**Problem**
Set out as a numbered list only the part of the material that opens with the line containing "Number of green eggs on the countertop: 8" and runs through the end of the material, omitting blank lines.

[Dataset records]
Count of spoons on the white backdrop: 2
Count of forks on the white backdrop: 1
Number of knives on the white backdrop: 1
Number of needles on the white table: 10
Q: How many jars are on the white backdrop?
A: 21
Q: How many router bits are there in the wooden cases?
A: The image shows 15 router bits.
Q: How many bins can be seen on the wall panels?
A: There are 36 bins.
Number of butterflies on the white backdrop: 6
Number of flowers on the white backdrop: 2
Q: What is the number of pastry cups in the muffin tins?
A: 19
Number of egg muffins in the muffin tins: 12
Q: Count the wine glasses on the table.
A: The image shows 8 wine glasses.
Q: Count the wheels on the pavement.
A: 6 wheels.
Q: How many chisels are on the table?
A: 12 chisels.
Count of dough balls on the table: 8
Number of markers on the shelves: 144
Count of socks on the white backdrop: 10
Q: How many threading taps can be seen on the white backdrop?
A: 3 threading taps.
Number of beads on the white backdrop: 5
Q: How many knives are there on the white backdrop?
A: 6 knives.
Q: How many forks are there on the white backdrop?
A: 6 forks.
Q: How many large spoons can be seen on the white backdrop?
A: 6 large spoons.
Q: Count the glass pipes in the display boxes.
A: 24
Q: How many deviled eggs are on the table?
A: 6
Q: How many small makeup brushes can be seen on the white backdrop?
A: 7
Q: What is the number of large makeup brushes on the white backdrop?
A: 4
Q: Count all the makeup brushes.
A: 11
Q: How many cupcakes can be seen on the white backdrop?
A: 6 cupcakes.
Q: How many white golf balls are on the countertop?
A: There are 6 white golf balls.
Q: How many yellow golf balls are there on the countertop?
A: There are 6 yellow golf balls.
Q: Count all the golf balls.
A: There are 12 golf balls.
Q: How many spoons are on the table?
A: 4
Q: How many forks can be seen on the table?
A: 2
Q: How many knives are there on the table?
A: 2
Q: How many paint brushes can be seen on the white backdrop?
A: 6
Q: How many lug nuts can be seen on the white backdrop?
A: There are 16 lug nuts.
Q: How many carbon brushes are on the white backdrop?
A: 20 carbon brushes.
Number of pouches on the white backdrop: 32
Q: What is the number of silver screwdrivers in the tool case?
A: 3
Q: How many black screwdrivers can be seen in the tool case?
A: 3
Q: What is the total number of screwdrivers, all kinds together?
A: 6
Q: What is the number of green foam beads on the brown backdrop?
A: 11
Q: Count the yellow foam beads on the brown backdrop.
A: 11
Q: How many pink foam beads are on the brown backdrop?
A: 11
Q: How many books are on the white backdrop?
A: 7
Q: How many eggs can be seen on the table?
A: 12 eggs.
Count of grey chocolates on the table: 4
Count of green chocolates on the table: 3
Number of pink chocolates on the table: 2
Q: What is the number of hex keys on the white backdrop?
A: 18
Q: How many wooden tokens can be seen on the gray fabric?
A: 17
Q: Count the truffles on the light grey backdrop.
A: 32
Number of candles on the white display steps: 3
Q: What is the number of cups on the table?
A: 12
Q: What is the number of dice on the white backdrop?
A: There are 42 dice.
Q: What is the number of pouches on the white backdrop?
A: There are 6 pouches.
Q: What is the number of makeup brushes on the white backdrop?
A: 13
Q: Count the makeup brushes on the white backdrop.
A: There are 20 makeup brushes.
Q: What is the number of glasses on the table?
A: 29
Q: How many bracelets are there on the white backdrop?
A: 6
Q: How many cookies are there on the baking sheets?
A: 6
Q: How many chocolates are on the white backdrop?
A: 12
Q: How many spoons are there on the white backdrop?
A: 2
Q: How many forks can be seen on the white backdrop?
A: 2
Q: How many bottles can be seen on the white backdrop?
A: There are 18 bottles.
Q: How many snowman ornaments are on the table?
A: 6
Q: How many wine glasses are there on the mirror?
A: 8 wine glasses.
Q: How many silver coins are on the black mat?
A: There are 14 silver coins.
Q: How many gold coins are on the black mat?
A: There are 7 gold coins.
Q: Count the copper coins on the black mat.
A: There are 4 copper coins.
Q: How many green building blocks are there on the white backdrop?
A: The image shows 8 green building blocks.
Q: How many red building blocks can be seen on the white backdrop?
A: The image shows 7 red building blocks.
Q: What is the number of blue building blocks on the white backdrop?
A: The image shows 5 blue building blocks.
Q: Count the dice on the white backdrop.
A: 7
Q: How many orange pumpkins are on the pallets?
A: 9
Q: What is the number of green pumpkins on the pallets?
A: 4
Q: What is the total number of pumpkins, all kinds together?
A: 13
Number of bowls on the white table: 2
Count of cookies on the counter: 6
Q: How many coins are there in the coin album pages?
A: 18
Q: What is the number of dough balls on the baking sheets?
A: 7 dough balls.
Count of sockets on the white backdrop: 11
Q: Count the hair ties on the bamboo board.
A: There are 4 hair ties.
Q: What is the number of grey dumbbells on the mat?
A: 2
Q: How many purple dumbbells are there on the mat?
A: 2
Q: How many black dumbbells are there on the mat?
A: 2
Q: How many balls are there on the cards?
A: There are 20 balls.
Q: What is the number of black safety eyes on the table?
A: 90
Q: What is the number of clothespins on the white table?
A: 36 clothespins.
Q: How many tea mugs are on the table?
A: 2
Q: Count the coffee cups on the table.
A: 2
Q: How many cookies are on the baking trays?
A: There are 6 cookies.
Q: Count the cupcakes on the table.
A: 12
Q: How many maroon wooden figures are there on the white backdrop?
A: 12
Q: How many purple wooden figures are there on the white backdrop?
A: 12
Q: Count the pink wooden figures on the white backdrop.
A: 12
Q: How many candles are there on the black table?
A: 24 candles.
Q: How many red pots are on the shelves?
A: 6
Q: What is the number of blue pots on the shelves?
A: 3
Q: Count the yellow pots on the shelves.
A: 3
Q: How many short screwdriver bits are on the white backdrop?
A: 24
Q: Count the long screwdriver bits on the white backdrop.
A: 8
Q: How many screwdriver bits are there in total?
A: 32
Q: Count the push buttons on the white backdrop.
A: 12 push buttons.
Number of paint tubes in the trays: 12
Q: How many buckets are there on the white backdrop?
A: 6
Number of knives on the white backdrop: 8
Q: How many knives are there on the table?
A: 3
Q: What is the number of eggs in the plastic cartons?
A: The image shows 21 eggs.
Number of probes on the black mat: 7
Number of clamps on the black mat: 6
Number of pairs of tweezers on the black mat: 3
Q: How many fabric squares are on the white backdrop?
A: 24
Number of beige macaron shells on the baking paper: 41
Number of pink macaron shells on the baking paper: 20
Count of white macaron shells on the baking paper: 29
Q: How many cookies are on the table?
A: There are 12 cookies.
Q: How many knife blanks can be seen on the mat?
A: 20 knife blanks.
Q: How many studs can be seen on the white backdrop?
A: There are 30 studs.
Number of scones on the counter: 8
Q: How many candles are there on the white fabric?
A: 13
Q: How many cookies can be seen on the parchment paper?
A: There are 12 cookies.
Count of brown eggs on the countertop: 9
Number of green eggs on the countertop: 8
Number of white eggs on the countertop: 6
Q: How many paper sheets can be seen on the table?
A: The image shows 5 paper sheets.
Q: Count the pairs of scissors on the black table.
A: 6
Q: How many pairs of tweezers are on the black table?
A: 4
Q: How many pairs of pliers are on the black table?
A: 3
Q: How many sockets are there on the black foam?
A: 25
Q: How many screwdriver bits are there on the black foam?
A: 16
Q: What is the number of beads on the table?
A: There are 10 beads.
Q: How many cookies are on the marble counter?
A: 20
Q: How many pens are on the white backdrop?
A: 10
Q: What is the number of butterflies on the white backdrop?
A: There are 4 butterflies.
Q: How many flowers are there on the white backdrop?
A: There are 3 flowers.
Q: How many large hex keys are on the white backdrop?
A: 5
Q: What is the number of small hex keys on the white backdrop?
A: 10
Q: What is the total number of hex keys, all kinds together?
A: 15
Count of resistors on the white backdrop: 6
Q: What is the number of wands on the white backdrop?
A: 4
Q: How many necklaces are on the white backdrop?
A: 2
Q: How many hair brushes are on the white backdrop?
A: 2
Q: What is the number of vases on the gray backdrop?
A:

**Written answer**
1. Number of green eggs on the countertop: 8
2. Number of white eggs on the countertop: 6
3. Q: How many paper sheets can be seen on the table?
4. A: The image shows 5 paper sheets.
5. Q: Count the pairs of scissors on the black table.
6. A: 6
7. Q: How many pairs of tweezers are on the black table?
8. A: 4
9. Q: How many pairs of pliers are on the black table?
10. A: 3
11. Q: How many sockets are there on the black foam?
12. A: 25
13. Q: How many screwdriver bits are there on the black foam?
14. A: 16
15. Q: What is the number of beads on the table?
16. A: There are 10 beads.
17. Q: How many cookies are on the marble counter?
18. A: 20
19. Q: How many pens are on the white backdrop?
20. A: 10
21. Q: What is the number of butterflies on the white backdrop?
22. A: There are 4 butterflies.
23. Q: How many flowers are there on the white backdrop?
24. A: There are 3 flowers.
25. Q: How many large hex keys are on the white backdrop?
26. A: 5
27. Q: What is the number of small hex keys on the white backdrop?
28. A: 10
29. Q: What is the total number of hex keys, all kinds together?
30. A: 15
31. Count of resistors on the white backdrop: 6
32. Q: What is the number of wands on the white backdrop?
33. A: 4
34. Q: How many necklaces are on the white backdrop?
35. A: 2
36. Q: How many hair brushes are on the white backdrop?
37. A: 2
38. Q: What is the number of vases on the gray backdrop?
39. A:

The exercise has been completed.